Il est loin, le temps où nous glissions des bulletins de versements (verts) dans un carnet de récépissés (brun) pour aller faire timbrer le tout aux PTT (lire encadré). Surfant sur le succès du compte postal (jaune), PostFinance fait le grand saut pour devenir, en 2013, une société anonyme de droit privé.
Après des années de débats, Berne a en effet décidé d’octroyer une licence bancaire à la filiale de La Poste. Mais la discussion autour de ce nouvel acteur financier, très politisée, a mis au jour de telles réticences que l’institution n’aura pas les coudées franches.
Gendarme des marchés
En tant que filiale du groupe La Poste, PostFinance est aujourd’hui du ressort du Département fédéral de l’environnement, des transports, de l’énergie et de la communication (Detec). Son statut de SA privée la fait passer, l’an prochain, sous la surveillance de la Finma (Autorité fédérale de surveillance des marchés financiers). La licence bancaire devrait suivre avant l’été 2013 avec effet rétroactif au 1er janvier. Mais attention: les actions de PostFinance restent dans les mains de La Poste et, indirectement, de la Confédération.
Cette métamorphose n’aura, dans un premier temps, pas de conséquences pour la clientèle, les produits restant identiques. En effet, comme l’activité de PostFinance se limitait au trafic de paiements, elle a dû s’appuyer sur des partenaires pour se développer et proposer, notamment, une prévoyance privée ou des fonds de placement. Mais, désormais, c’est elle qui pourra développer une plateforme boursière ou gérer les dépôts de fonds de placement.

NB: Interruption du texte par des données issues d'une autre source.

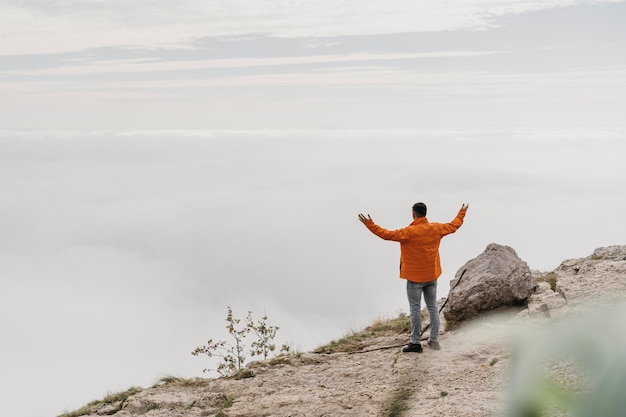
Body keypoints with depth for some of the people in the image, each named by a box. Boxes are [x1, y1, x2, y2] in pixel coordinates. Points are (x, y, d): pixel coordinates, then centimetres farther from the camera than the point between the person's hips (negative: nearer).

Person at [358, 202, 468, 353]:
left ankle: (415, 343, 1)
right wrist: (462, 213, 33)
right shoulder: (436, 228, -1)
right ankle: (434, 340, 16)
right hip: (432, 276, 6)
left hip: (415, 277, -5)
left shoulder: (409, 232, -18)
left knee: (415, 309, 0)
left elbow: (387, 234, -22)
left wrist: (370, 225, -17)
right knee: (433, 308, 12)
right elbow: (453, 226, 16)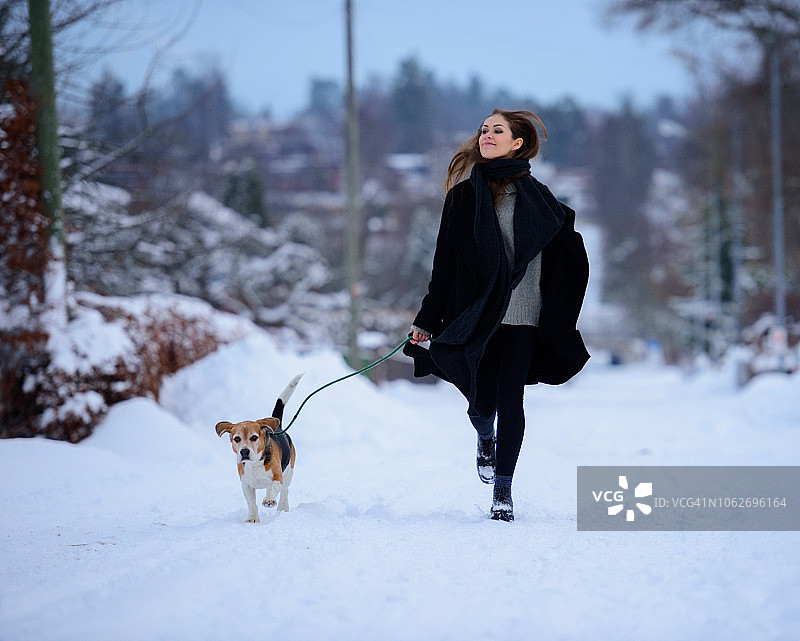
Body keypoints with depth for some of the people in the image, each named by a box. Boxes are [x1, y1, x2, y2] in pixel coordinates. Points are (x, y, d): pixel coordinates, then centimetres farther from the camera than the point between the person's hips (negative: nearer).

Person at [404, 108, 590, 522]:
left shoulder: (535, 195, 6)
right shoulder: (464, 195, 7)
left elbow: (568, 257, 10)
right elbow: (445, 263, 8)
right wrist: (427, 319, 5)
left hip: (521, 315, -1)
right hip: (476, 314, 1)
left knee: (510, 400, -4)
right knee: (482, 402, -1)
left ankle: (503, 493, 4)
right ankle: (486, 440, 37)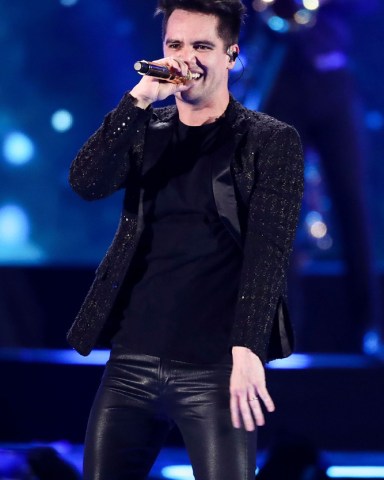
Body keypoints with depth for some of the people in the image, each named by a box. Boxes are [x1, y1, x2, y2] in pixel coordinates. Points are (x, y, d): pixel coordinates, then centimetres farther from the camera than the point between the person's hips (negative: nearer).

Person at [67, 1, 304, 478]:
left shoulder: (271, 140, 2)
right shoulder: (145, 129, 14)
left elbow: (268, 251, -8)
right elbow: (86, 183, -3)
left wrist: (247, 351, -20)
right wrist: (139, 98, -11)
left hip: (214, 368, -4)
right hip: (132, 361, 4)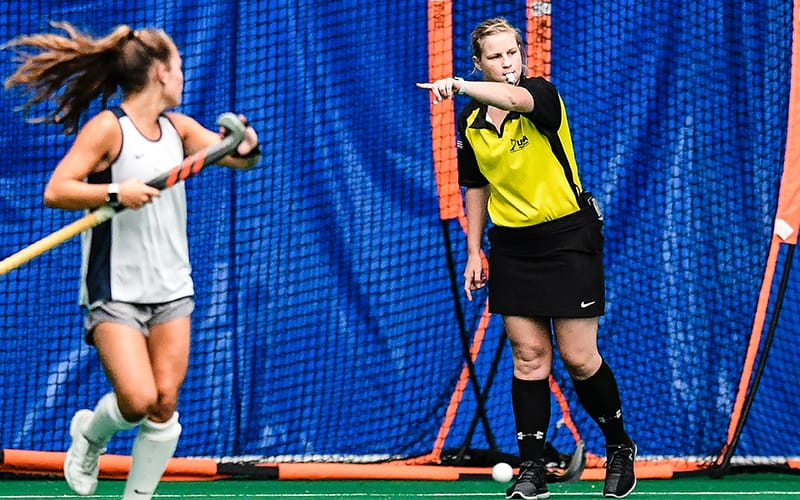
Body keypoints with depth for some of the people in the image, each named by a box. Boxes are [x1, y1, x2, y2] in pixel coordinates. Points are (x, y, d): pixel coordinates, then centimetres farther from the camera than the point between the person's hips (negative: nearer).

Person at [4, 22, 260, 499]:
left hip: (171, 289, 6)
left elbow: (237, 156, 6)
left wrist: (248, 146, -16)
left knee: (164, 404, -2)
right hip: (116, 291, -6)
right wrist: (116, 192, -28)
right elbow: (56, 191, -17)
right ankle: (90, 432, 17)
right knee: (137, 399, -16)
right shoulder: (108, 128, -11)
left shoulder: (178, 128, 8)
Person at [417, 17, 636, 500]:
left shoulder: (543, 95, -13)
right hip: (512, 245, 5)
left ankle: (620, 446, 19)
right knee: (529, 355, 2)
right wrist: (474, 251, 12)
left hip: (569, 238, -5)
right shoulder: (471, 121, 4)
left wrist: (460, 85, -53)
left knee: (579, 357, -3)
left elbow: (516, 98, -39)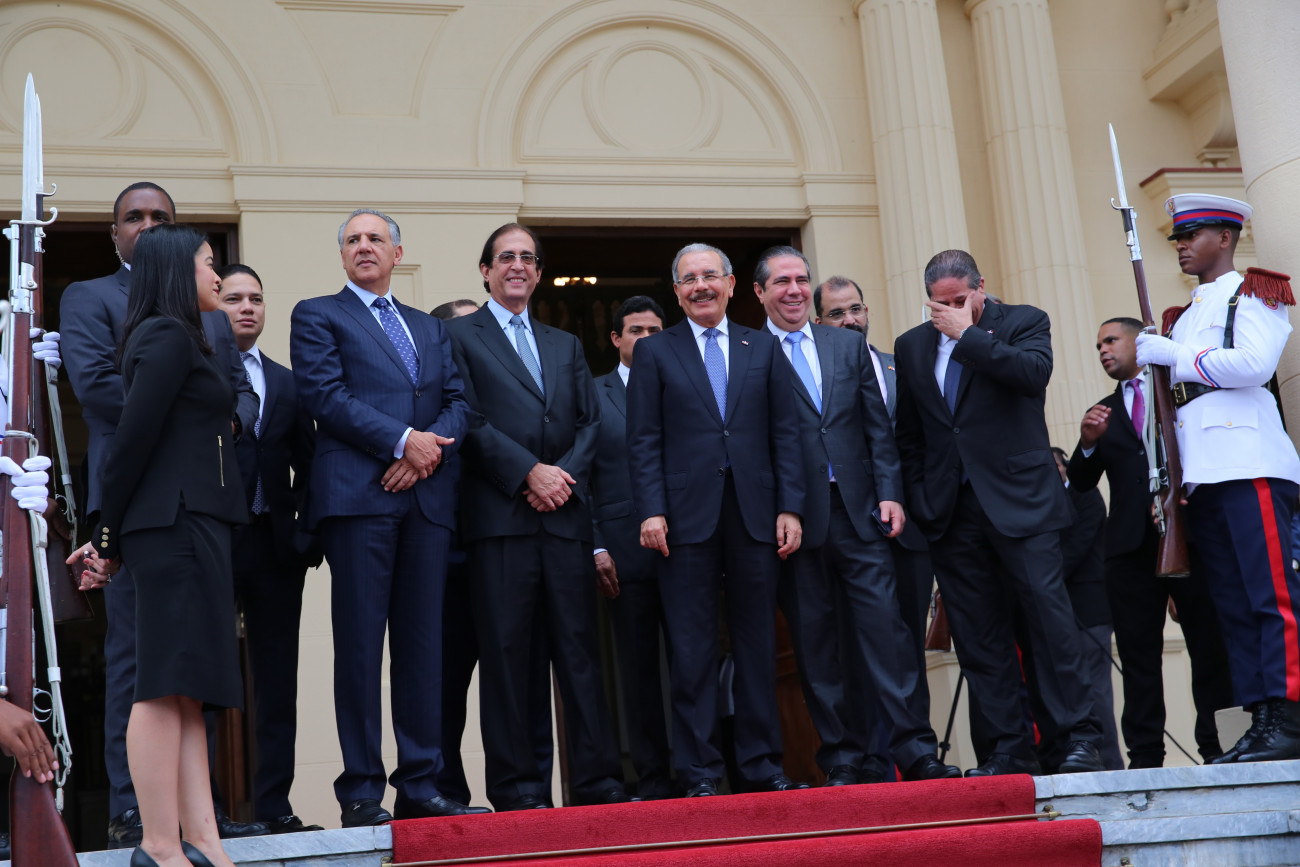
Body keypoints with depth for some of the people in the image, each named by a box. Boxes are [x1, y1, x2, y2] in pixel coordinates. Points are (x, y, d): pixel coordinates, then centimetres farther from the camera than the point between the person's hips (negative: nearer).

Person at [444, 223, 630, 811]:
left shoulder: (565, 345, 24)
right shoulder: (460, 336, 8)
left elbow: (590, 421, 14)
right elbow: (469, 421, -3)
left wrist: (564, 475, -4)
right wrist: (530, 472, -12)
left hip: (564, 514, 4)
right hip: (500, 515, -4)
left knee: (579, 647, 1)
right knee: (506, 651, -4)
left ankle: (599, 781, 3)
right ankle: (518, 787, 0)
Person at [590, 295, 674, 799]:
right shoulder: (592, 395, 9)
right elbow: (581, 478, 5)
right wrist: (595, 547, -5)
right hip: (626, 549, -1)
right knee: (639, 668, 3)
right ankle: (652, 778, 9)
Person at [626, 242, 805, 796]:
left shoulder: (764, 349, 13)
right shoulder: (653, 352, 8)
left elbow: (785, 433, 9)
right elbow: (644, 440, 2)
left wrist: (789, 507, 0)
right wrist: (651, 511, -9)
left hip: (756, 515, 2)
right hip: (687, 516, -2)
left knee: (757, 642, 6)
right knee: (692, 648, 0)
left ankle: (760, 765, 14)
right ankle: (697, 771, 5)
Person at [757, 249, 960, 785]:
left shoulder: (849, 345, 14)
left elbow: (878, 426, 12)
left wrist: (890, 494, 2)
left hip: (856, 510, 2)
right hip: (794, 519, -2)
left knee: (885, 627, -3)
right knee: (813, 639, 3)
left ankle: (915, 750, 1)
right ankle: (841, 756, 11)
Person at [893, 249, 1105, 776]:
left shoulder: (1023, 322, 5)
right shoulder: (912, 346, 15)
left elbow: (1035, 372, -17)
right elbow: (908, 435, 18)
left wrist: (968, 334, -12)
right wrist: (920, 499, 9)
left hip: (1018, 501, -4)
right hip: (950, 511, 4)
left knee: (1047, 614, -8)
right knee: (977, 635, 2)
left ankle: (1081, 738, -1)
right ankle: (1011, 750, 7)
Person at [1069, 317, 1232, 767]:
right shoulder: (1103, 412, 20)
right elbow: (1081, 482, 11)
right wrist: (1089, 442, -7)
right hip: (1132, 540, 3)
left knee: (1209, 643, -2)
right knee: (1137, 650, 0)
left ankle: (1219, 747, 2)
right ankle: (1145, 755, 0)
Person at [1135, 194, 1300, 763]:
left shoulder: (1253, 294, 5)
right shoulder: (1182, 317, 26)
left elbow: (1253, 364, -13)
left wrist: (1174, 356, -7)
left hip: (1248, 465, -7)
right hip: (1202, 478, 8)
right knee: (1232, 605, 3)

Il lui reste, en revanche, interdit – et c’est là le compromis obtenu par les milieux économiques – d’offrir elle-même des crédits hypothécaires ou d’avancer de l’argent à des entreprises, une prestation réservée aux banques à part entière. L’institution a cependant déjà trouvé la parade en s’associant avec la Banque Valiant et Münchener Hypothekenbank dans ces secteurs.
Garantie maison
Aujourd’hui encore, c’est Berne qui doit assurer les arrières de PostFinance au cas où elle viendrait à faire faillite, prenant en charge la garantie des dépôts (100 000 fr. par client). Or, pour prétendre à sa licence bancaire, l’institution devra disposer de fonds propres en suffisance pour faire face aux coups durs. La Finma n’a pas encore fixé leur montant, mais il devrait se situer entre 4 et 5 milliards de francs, constitués en grande partie avec les solides réserves mises à disposition par La Poste. Pendant un délai transitoire de cinq ans, la Confédération gardera toutefois le rôle de second filet.

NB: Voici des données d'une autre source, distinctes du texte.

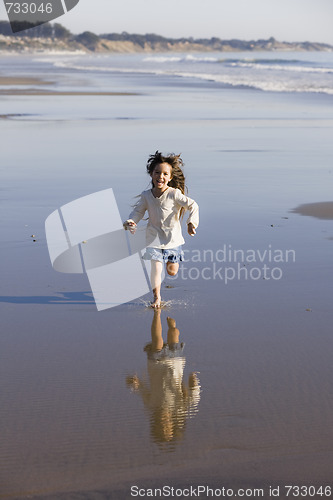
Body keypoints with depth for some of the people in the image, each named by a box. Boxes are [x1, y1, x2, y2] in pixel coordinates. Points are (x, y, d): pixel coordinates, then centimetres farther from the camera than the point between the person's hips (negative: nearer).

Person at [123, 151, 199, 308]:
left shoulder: (174, 194, -17)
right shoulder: (146, 196, -7)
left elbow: (193, 205, -19)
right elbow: (138, 211, 4)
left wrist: (191, 222, -33)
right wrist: (131, 221, -16)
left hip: (173, 237, -1)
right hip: (154, 237, 1)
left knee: (172, 272, 7)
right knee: (156, 268, -11)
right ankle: (156, 297, 9)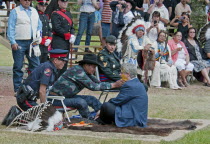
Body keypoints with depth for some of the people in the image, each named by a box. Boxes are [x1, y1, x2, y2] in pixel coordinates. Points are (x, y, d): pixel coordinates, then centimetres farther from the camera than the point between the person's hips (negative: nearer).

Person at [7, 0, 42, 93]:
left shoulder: (34, 11, 16)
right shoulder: (15, 12, 0)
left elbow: (39, 25, 21)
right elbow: (10, 28, -5)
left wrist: (38, 38, 7)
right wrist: (13, 42, -13)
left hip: (32, 43, 5)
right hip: (19, 43, -5)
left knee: (36, 66, 2)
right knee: (18, 67, -1)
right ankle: (18, 89, 5)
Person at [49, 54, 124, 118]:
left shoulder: (87, 73, 5)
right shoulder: (78, 71, -24)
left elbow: (98, 83, 1)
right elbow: (92, 86, -28)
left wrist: (116, 84, -11)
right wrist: (113, 85, -27)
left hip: (67, 96, 10)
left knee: (92, 99, 1)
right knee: (81, 102, -29)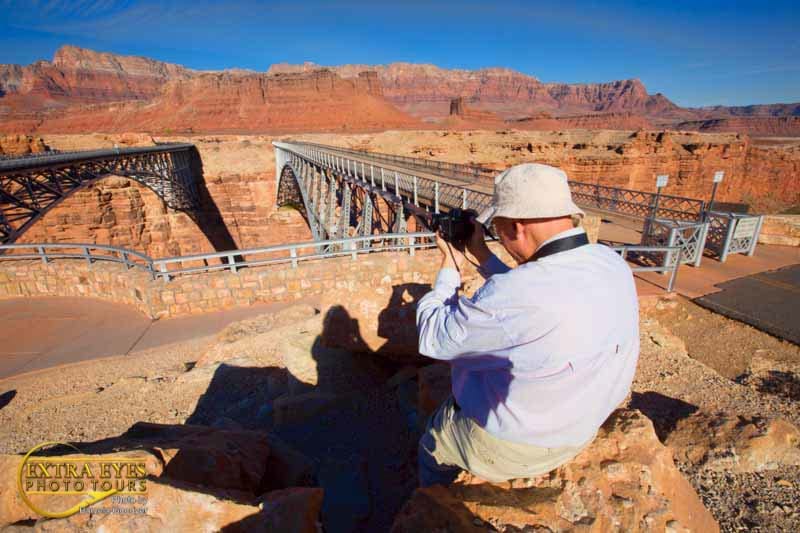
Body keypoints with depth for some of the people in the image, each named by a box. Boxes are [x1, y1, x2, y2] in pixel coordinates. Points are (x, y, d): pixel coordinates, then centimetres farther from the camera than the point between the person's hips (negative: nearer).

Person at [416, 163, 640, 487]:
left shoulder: (517, 292, -39)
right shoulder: (611, 263, -13)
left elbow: (433, 338, -22)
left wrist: (450, 267, -8)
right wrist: (482, 255, 4)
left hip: (512, 449, -7)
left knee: (432, 445, 25)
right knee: (454, 402, 32)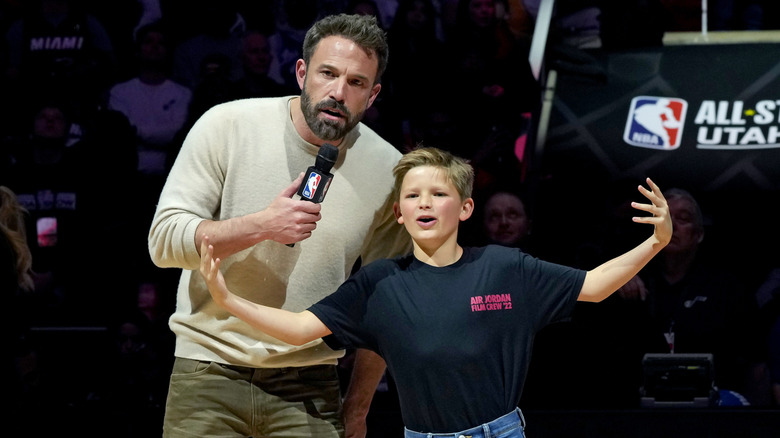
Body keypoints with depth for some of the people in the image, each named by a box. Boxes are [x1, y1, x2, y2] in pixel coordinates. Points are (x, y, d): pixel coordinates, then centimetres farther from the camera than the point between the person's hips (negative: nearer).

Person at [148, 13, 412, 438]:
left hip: (308, 387, 1)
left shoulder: (386, 171, -2)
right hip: (211, 371, -1)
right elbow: (164, 240, -10)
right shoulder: (227, 126, -7)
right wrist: (261, 225, -25)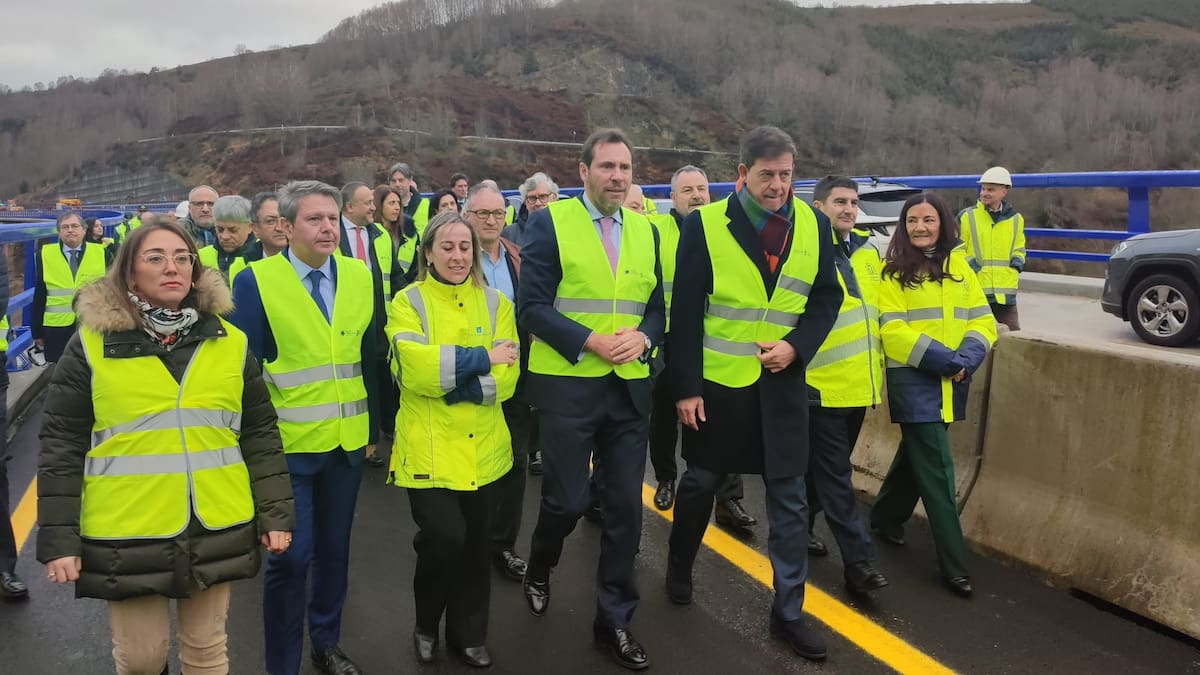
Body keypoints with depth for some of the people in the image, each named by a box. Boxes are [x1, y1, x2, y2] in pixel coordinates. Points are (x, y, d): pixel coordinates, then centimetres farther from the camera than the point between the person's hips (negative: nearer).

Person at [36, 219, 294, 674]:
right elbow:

La transformation devrait donc s’effectuer en douceur, mais le débat est loin d’être clos. Les milieux économiques estiment, en effet, que la messe est dite, alors que la gauche et les dirigeants de PostFinance ne voient là qu’une étape intermédiaire vers une véritable banque postale. Notamment parce que le géant jaune, dont la fortune sous gestion frise désormais les 100 milliards de francs, est contraint d’investir la moitié de cet argent à l’étranger, faute de pouvoir proposer des crédits en Suisse.
Claire Houriet Rime
Du cheval à la banque
Fondée en 1849 pour unifier les postes des différents cantons, La Poste s’est étoffée en 1920 avec la téléphonie et la télégraphie: les PTT étaient nés. Ils ont duré jusqu’en 1998, date à la laquelle leurs activités ont été scindées en deux sociétés anonymes de droit public toujours détenues par la Confédération: à Swisscom, le secteur des télécommunications, à La Poste, l’acheminement des lettres et des colis, les cars postaux et le trafic des paiements. Ce dernier secteur forme l’unité PostFinance qui deviendra, en 2013, une société anonyme de droit privé dont l’actionnaire majoritaire reste La Poste.